__Problem__: Render the items from the line containing "tower for power" to the line containing "[271, 214, 281, 251]", both included, as a JSON list of strings with one string per line and blank lines omitted.

__Records shown__:

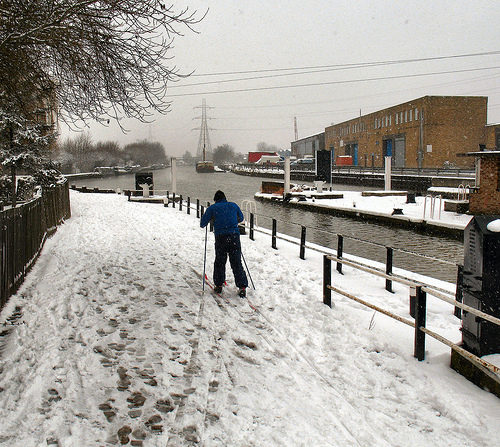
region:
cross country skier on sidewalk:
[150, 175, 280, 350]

* * *

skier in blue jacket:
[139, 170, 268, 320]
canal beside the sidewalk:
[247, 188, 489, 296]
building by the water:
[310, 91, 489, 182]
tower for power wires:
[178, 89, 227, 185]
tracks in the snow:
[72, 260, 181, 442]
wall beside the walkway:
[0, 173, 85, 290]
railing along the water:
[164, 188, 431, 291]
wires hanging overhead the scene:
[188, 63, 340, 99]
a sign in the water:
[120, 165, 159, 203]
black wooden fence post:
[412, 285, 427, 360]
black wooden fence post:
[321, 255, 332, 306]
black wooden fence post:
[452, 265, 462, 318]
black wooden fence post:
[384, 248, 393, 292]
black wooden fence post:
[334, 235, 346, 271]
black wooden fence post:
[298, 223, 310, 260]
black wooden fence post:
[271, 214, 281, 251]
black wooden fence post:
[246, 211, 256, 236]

--

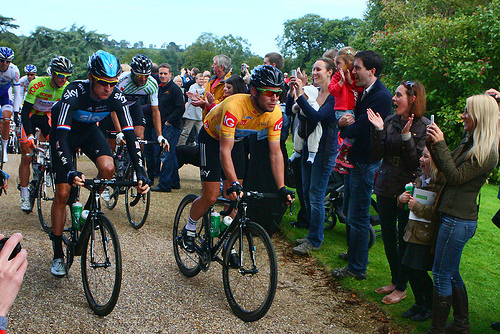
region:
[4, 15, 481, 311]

__Response to the task__:
[
  "tower for power wires:",
  "[178, 89, 227, 185]",
  "tracks in the snow:",
  "[72, 260, 181, 442]",
  "wall beside the walkway:",
  "[0, 173, 85, 290]",
  "railing along the water:",
  "[164, 188, 431, 291]",
  "wires hanging overhead the scene:",
  "[188, 63, 340, 99]",
  "a sign in the water:",
  "[120, 165, 159, 203]",
  "black wooden fence post:",
  "[412, 285, 427, 360]",
  "black wooden fence post:",
  "[321, 255, 332, 306]",
  "black wooden fence post:",
  "[452, 265, 462, 318]",
  "black wooden fence post:",
  "[384, 248, 393, 292]",
  "black wooden fence post:",
  "[334, 235, 346, 271]",
  "black wooden fence post:",
  "[298, 223, 310, 260]",
  "black wooden fence post:",
  "[271, 214, 281, 251]"
]